> DOCUMENT PASSAGE:
Yeah, I was actually going to ask you about that.
I went through an awful, awful period, mentally, physically, and vocally. I was in a state where I was like “I can’t sing, I can’t sing…but I know that I can sing.” It was so, so frustrating. I was sitting there watching people do these things that I used to be able to do, and I was thinking, “this is not right, I’m moving backwards. How can I be moving backwards?” I was practicing, but I kept wondering how I wasn’t able to do what I used to be able to do, because of that awful cough. I never gave myself time to fully recover, and I just kept trying to push it.
But I think for awhile, it didn’t even settle into me that my voice was seriously damaged from that. I didn’t even think of it in the way like a sprained ankle, where I would be, “Oh, I sprained my ankle, so I have to be careful with it.” I just had this cough, and it had never destroyed my voice before. I could still talk, and I didn’t have anything like bronchitis. I had been to a couple doctors and things like that. My voice was super damaged. It was just insanely swollen. My vocal cords weren’t completely hitting each other. There was a lot of air gaps, and there was no power in them. They were just two insanely swollen cords that didn’t have the power or sound that they used to.
Going through high school and college, especially surrounded by people that were doing the same thing as me, was so frustrating. I was depressed, and I kept thinking: “Should I not do what I think I’m supposed to do? Should I look at doing something different?”
That being said, once I got out of school, I was able not sing as much. I still sang, but I wasn’t singing eight hours a day. I just started giving my voice more rest. I started noticing, “oh my gosh! I can sing! It’s not so hard!” The songs that I couldn’t sing before I was able to sing. It’s very easy to me now, and it wasn’t awhile back. I had to relearn how to talk, because I wasn’t talking the right way. I was a cheerleader for awhile, and I wasn’t shouting the right way. Now I’m taking care of my voice better. All of these things I was hearing and learning in college are coming to fruition now. My cords now have the strength and ability to do what I’ve wanted them to do. It’s been a whole revelation period, these past few years. I had also noticed that my songwriting had gotten better because I was working on stuff that I wasn’t able to work on years ago.

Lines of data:
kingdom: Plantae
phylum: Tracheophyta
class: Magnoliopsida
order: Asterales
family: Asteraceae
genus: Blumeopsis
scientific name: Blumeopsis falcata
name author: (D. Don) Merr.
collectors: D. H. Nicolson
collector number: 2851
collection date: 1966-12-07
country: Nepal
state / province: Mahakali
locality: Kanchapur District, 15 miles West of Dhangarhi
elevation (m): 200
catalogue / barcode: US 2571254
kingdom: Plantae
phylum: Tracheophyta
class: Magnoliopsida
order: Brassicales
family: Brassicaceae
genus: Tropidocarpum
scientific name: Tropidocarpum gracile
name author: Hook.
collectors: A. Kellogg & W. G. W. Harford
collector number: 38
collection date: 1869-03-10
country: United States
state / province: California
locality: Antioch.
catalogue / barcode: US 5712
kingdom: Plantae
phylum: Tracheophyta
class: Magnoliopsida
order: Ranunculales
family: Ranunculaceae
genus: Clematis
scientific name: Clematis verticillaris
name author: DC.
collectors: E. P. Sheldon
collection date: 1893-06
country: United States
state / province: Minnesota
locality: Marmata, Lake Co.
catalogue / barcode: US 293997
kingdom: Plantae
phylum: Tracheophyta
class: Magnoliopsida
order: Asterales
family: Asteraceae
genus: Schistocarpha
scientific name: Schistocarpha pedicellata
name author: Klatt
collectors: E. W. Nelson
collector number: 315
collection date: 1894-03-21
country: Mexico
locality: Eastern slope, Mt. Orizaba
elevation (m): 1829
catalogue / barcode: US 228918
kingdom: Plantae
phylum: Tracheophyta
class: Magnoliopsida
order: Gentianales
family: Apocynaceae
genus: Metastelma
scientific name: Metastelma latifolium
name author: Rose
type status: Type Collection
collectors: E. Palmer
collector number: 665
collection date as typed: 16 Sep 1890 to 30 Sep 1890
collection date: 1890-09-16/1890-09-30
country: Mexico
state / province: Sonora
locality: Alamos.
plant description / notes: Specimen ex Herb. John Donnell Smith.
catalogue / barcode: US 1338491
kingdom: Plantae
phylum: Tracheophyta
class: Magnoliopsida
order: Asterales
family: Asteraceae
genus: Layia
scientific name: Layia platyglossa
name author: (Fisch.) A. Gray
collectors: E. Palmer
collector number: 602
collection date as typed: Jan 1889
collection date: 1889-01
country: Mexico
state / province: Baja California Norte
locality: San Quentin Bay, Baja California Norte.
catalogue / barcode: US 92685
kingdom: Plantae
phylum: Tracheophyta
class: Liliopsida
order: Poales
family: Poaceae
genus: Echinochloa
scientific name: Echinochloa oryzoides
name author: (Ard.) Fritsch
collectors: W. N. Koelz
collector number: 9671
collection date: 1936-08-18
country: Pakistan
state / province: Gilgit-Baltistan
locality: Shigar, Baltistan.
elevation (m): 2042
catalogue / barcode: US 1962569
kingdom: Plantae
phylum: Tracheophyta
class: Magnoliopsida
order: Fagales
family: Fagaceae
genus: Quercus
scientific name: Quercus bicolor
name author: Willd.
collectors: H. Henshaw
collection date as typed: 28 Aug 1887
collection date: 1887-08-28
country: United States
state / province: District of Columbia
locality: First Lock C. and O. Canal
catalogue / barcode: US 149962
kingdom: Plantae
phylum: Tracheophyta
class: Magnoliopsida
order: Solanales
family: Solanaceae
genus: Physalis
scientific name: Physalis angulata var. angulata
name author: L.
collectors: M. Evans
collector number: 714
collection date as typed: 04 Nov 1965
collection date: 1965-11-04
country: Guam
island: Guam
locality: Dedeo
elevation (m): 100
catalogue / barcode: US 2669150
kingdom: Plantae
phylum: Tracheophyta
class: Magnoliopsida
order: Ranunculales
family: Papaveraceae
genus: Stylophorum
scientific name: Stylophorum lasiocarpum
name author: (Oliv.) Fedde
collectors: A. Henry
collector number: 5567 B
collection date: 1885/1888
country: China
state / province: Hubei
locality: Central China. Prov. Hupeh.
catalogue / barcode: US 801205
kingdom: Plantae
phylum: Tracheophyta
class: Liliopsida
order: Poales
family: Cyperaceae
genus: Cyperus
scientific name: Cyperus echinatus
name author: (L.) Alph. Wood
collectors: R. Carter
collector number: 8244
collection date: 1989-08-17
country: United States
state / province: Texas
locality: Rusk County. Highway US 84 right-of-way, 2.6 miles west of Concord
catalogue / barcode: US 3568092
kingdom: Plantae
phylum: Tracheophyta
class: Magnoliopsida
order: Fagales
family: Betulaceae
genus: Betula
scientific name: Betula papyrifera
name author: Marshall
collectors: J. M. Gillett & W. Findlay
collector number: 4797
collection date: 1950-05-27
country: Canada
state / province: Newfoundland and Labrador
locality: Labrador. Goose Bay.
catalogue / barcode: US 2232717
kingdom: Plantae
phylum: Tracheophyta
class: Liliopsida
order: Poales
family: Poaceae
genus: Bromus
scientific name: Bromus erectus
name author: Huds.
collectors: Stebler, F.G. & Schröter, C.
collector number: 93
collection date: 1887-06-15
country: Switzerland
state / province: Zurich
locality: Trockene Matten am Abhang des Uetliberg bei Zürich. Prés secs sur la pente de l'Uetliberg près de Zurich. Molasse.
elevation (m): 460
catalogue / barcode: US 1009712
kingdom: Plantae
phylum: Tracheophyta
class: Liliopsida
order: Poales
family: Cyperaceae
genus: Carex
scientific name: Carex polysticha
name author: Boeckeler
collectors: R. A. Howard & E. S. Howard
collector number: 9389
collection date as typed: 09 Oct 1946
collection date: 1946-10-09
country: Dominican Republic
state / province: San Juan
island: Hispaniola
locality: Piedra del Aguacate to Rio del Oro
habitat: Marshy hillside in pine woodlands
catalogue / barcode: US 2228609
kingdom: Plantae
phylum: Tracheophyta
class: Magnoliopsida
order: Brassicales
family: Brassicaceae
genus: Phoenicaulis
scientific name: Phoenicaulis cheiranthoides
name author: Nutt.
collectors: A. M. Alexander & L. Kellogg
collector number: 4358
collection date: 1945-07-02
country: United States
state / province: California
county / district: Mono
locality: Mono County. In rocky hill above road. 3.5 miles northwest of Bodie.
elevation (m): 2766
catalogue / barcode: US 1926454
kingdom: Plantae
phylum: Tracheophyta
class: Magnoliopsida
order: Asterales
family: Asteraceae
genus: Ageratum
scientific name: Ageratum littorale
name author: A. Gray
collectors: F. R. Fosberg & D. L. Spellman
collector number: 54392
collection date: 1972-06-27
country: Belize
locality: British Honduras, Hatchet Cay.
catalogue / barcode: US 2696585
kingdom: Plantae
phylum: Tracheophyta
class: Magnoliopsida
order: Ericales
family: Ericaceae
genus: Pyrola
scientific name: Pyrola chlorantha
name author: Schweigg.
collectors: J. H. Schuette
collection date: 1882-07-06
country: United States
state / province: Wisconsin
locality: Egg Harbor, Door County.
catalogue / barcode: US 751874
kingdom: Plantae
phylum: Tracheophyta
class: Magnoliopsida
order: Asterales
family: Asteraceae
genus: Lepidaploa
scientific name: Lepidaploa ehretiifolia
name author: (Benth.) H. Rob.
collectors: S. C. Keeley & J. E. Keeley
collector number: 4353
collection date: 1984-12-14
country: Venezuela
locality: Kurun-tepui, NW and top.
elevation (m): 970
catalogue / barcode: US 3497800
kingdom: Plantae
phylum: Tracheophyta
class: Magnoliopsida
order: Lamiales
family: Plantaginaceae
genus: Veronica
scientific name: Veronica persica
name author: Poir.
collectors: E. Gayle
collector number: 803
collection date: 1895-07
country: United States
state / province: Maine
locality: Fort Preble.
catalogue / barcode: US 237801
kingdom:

> PROBLEM REQUIREMENTS:
Using the interview excerpt, answer the following:
1. What does the speaker say was wrong with their vocal cords?
2. How many hours a day does the speaker say they were no longer singing once out of school?
3. What did the speaker have to relearn?

> SOLUTION TO THIS PROBLEM:
1. They were insanely swollen, weren't completely hitting each other, had a lot of air gaps, and had no power.
2. Eight hours a day.
3. How to talk.